> **Exercise**:
Retype the material word for word, from its beginning through the line containing "How many categories are shown in the chart?", with both ends included.

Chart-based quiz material
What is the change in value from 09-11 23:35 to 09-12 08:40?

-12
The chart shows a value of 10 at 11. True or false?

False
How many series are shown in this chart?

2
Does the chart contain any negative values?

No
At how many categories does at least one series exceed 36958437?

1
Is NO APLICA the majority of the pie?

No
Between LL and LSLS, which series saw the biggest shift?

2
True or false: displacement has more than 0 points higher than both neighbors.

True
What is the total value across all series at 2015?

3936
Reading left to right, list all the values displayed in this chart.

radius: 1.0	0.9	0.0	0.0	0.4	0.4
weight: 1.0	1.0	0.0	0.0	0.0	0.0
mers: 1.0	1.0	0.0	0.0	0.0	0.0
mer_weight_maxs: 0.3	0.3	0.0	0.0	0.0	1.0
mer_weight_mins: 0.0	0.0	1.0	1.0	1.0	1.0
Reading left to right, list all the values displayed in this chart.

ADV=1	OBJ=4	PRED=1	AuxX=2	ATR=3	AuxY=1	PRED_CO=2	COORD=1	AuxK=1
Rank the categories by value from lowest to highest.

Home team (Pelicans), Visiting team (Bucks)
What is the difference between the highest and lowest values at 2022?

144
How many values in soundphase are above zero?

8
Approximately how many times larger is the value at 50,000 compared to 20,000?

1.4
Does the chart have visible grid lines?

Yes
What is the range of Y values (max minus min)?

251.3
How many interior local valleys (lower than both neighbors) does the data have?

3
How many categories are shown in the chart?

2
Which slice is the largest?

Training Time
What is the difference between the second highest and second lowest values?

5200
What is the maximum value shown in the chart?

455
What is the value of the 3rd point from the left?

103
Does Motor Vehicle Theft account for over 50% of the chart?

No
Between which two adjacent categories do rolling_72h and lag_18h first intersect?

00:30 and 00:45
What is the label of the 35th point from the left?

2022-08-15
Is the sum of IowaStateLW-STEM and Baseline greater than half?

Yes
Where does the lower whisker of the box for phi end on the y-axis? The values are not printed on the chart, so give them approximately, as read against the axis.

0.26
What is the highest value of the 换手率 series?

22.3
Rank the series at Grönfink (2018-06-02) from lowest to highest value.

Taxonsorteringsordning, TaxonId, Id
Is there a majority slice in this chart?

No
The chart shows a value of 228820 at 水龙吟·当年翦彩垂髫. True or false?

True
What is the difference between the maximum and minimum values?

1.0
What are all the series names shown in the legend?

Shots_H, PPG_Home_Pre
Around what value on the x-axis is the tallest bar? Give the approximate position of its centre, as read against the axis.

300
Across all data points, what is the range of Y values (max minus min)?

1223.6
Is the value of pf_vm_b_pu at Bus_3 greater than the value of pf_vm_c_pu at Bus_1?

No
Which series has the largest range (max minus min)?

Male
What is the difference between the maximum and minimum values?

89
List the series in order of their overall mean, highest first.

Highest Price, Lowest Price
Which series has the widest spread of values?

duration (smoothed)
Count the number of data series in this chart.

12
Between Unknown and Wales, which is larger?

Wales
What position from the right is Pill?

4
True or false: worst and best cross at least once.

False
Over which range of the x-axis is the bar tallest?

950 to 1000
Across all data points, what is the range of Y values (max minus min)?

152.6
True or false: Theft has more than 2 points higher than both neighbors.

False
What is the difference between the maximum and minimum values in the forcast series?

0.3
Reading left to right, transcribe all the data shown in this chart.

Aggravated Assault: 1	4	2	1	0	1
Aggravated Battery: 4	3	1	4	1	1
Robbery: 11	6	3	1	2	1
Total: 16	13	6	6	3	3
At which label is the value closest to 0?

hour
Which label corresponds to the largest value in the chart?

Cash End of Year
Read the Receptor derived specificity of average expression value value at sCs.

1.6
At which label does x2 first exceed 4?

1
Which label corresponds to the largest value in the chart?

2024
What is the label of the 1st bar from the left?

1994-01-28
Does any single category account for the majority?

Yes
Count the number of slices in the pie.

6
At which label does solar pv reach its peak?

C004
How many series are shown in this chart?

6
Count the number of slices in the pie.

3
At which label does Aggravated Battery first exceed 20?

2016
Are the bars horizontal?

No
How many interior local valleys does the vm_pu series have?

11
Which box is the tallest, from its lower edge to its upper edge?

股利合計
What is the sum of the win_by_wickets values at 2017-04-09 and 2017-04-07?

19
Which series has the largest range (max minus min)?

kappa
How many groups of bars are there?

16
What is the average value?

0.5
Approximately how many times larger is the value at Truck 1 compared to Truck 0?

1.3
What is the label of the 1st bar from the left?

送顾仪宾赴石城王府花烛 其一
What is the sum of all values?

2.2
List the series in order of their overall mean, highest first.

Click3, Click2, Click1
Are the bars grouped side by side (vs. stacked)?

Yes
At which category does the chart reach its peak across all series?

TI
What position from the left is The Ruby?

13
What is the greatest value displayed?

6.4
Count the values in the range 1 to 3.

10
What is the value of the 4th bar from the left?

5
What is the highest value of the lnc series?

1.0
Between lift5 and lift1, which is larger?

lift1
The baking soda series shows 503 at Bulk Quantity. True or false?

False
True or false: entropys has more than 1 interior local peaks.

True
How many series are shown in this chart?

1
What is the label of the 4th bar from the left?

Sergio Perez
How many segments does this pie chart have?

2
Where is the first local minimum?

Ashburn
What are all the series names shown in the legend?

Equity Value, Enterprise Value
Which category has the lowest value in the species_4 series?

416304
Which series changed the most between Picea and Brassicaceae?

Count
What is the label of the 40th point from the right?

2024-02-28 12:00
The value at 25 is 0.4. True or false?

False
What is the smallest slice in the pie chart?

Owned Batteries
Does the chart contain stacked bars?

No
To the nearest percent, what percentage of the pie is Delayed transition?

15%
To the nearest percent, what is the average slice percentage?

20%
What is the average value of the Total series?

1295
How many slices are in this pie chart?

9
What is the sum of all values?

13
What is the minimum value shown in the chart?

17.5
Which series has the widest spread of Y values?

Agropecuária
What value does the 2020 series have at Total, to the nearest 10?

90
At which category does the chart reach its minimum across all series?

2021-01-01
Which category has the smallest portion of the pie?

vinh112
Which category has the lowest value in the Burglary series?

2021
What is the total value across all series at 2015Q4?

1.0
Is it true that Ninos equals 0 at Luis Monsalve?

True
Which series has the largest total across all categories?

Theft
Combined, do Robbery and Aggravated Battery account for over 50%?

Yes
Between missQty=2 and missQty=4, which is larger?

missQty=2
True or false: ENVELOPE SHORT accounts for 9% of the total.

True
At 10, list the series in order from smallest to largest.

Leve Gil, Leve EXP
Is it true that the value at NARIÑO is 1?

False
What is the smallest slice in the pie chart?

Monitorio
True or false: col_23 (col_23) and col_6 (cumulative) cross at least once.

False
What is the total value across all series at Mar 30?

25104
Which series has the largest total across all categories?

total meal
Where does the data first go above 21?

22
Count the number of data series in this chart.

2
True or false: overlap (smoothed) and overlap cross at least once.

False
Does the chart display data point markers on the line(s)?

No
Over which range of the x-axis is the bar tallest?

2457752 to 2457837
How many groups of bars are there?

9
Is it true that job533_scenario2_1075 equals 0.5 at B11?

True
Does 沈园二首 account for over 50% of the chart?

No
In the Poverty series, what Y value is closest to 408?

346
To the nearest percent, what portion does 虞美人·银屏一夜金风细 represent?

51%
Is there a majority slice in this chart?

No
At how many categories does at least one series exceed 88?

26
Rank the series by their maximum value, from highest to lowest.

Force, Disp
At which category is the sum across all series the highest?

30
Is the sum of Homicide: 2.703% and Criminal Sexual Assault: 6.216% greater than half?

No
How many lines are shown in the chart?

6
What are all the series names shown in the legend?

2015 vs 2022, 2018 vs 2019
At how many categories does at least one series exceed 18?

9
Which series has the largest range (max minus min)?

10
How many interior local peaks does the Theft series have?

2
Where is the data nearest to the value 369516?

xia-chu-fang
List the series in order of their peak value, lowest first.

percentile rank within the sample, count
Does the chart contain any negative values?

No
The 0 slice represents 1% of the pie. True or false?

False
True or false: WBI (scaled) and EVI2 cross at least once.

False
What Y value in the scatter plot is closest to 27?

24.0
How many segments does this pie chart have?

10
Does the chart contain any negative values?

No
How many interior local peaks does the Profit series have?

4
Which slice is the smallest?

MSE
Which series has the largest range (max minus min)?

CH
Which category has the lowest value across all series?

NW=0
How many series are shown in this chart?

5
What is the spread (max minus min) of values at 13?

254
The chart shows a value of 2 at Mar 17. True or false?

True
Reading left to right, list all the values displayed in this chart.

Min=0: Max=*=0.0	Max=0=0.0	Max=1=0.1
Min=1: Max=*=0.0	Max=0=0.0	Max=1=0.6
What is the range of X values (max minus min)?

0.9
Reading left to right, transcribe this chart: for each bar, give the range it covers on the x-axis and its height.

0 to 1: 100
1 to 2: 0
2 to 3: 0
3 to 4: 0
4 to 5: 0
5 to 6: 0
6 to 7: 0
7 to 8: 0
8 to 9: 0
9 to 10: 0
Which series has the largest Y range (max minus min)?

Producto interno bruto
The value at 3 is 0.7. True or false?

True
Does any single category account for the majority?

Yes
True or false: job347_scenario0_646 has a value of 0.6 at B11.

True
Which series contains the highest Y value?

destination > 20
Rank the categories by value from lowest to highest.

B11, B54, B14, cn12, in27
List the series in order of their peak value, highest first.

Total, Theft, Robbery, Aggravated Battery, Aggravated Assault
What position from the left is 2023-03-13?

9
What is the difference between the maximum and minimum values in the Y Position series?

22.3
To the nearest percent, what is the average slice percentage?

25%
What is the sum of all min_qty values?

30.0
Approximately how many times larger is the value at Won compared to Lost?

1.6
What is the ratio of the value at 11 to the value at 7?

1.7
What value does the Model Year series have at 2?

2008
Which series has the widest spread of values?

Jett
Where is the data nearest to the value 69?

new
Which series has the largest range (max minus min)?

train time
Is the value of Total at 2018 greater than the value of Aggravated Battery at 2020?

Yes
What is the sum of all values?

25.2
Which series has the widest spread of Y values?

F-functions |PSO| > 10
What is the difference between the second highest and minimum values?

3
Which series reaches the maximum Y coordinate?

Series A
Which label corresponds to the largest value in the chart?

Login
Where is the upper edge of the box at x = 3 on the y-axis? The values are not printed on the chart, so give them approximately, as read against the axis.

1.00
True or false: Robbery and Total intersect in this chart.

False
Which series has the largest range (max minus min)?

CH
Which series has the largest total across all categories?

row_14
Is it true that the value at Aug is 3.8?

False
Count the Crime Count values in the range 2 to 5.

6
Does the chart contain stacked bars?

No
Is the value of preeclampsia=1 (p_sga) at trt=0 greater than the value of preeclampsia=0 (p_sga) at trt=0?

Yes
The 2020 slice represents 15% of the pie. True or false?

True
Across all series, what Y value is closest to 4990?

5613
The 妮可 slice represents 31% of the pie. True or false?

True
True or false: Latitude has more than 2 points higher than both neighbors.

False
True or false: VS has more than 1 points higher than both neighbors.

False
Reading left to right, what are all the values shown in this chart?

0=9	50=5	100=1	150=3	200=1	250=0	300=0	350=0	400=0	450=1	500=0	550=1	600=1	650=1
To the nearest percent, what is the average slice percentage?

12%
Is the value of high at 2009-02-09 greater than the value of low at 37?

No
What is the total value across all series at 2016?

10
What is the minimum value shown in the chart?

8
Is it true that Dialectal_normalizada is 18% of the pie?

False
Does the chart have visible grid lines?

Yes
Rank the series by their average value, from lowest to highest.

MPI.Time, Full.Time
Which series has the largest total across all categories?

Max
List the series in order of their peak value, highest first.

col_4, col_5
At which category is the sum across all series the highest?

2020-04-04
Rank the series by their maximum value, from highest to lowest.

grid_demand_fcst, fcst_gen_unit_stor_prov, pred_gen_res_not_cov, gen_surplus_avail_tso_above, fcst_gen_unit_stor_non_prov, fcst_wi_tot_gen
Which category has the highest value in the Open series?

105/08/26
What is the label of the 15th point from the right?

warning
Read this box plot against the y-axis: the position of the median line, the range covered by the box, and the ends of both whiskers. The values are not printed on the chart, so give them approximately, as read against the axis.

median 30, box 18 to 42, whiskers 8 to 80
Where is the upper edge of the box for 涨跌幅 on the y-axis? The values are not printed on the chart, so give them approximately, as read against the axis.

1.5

> **Solution to this task**:
What is the change in value from 09-11 23:35 to 09-12 08:40?

-12
The chart shows a value of 10 at 11. True or false?

False
How many series are shown in this chart?

2
Does the chart contain any negative values?

No
At how many categories does at least one series exceed 36958437?

1
Is NO APLICA the majority of the pie?

No
Between LL and LSLS, which series saw the biggest shift?

2
True or false: displacement has more than 0 points higher than both neighbors.

True
What is the total value across all series at 2015?

3936
Reading left to right, list all the values displayed in this chart.

radius: 1.0	0.9	0.0	0.0	0.4	0.4
weight: 1.0	1.0	0.0	0.0	0.0	0.0
mers: 1.0	1.0	0.0	0.0	0.0	0.0
mer_weight_maxs: 0.3	0.3	0.0	0.0	0.0	1.0
mer_weight_mins: 0.0	0.0	1.0	1.0	1.0	1.0
Reading left to right, list all the values displayed in this chart.

ADV=1	OBJ=4	PRED=1	AuxX=2	ATR=3	AuxY=1	PRED_CO=2	COORD=1	AuxK=1
Rank the categories by value from lowest to highest.

Home team (Pelicans), Visiting team (Bucks)
What is the difference between the highest and lowest values at 2022?

144
How many values in soundphase are above zero?

8
Approximately how many times larger is the value at 50,000 compared to 20,000?

1.4
Does the chart have visible grid lines?

Yes
What is the range of Y values (max minus min)?

251.3
How many interior local valleys (lower than both neighbors) does the data have?

3
How many categories are shown in the chart?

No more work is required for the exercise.